R.T.P. condenada em tribunal



Para conhecimento dos cidadãos/contribuintes portugueses aqui se transcreve uma notícia publicada no semanário angolano "Novo Jornal", de 26 de Agosto de 2011:

«A RTP foi condenada em tribunal por despedimento ilícito do jornalista Gabriel Alves, a quem terá de pagar uma indemnização que ultrapassa o meio milhão de euros.
O repórter, uma das caras mais conhecidas na informação desportiva, e trabalhador da RTP durante 32 anos, foi despedido em 2007.
A discórdia entre o jornalista e a estação remonta a 2006, altura em que Gabriel Alves realizou a cobertura do Campeonato do Mundo de Futebol da Alemanha para a Televisão Pública de Angola (TPA), na sequência de um acordo de colaboração entre as duas estações públicas. Findo o período estabelecido, a TPA convidou o jornalista a permanecer por mais um mês, comunicando essa intenção à RTP, que não se pronunciou, favorável ou desfavoravelmente. Quando regressou à RTP Gabriel Alves foi impedido de realizar qualquer trabalho.
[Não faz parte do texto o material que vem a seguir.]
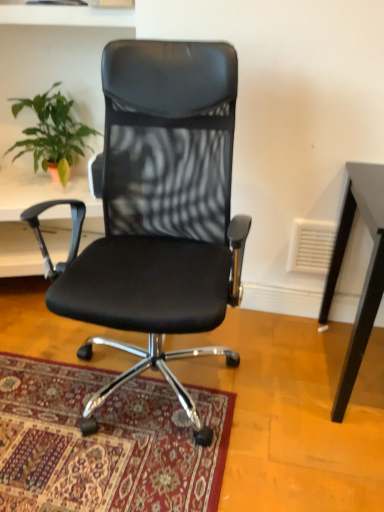
At what (x,y) coordinates should I click in order to perform the action: click on vacant area that is situated to the right of black leather office chair at center. Please return your answer as a coordinate pair (x, y). The width and height of the screenshot is (384, 512). Looking at the image, I should click on (288, 387).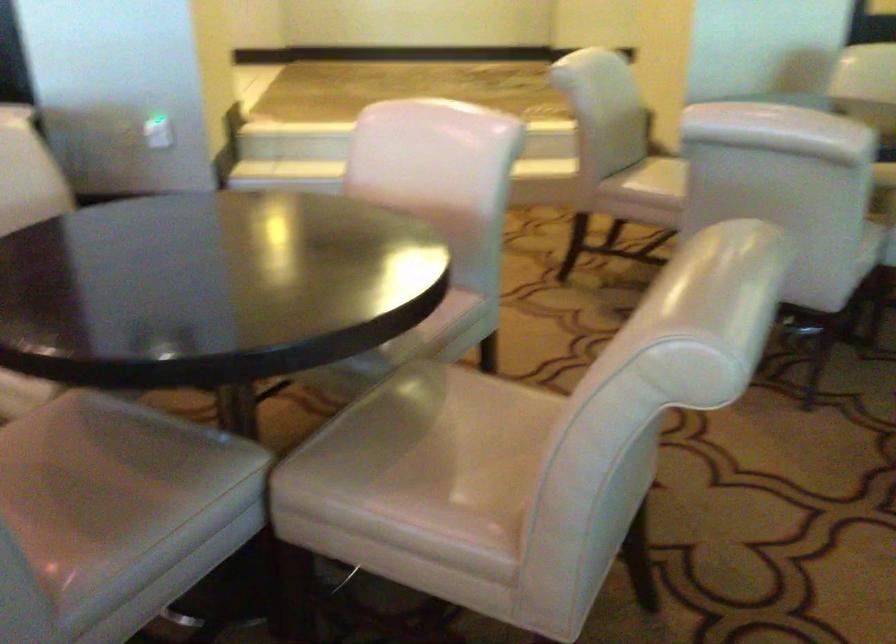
O jornalista interpôs uma acção no Tribunal de Trabalho, que agora condenou a RTP a pagar os salários em atraso desde Novembro de 2007 até Julho de 2011, a que se somam vários subsídios e a indemnização por antiguidade. No total, Gabriel Alves deverá receber um valor próximo de 550 mil euros.» (in "Novo Jornal", 26.08.2011)
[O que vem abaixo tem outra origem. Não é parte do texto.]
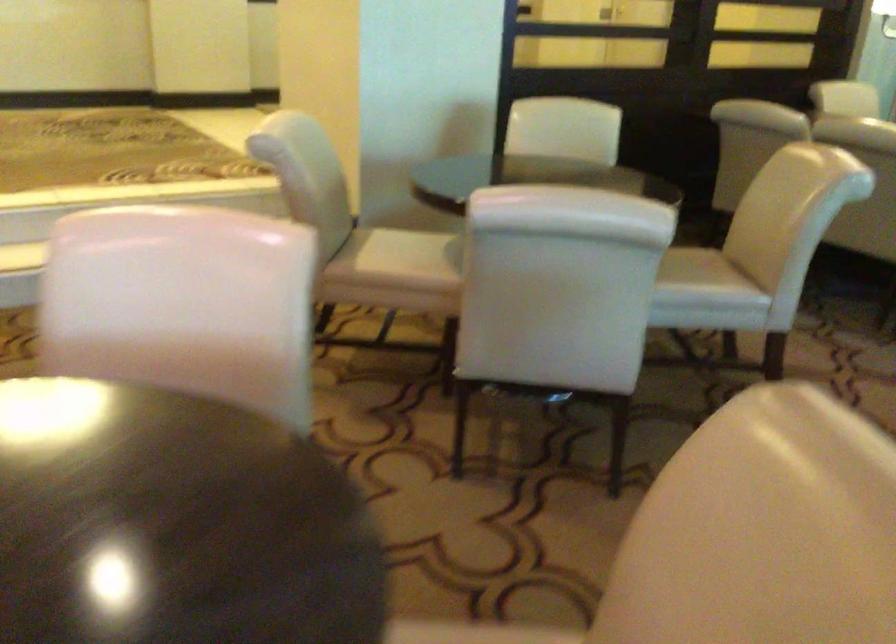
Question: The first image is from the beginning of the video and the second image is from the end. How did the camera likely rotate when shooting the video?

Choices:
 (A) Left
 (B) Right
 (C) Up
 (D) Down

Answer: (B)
Em 2007, o presidente do Conselho de Administração da R.T.P. era Almerindo Marques. Alguém vai agora pedir-lhe responsabilidades por este acto de gestão gravemente danoso para os bolsos dos contribuintes? É claro que não! O sr.
Almerindo pode ficar absolutamente descansadinho da vida...


Adenda (em 31.08.2011):

O jornalista Hugo Leal teve a gentileza de me alertar para o facto desta notícia ter sido publicada, em primeira-mão, pelo diário português "Correio da Manhã", no dia 21.08.2011. O seu a seu dono.
Aqui fica o link:
http://www.cmjornal.xl.pt/detalhe/noticias/lazer/tv--media/rtp-condenada-a-pagar-550-mil-euros-a-gabriel-alves

01 agosto 2011

Porquê a suspensão do "Lugar ao Sul"?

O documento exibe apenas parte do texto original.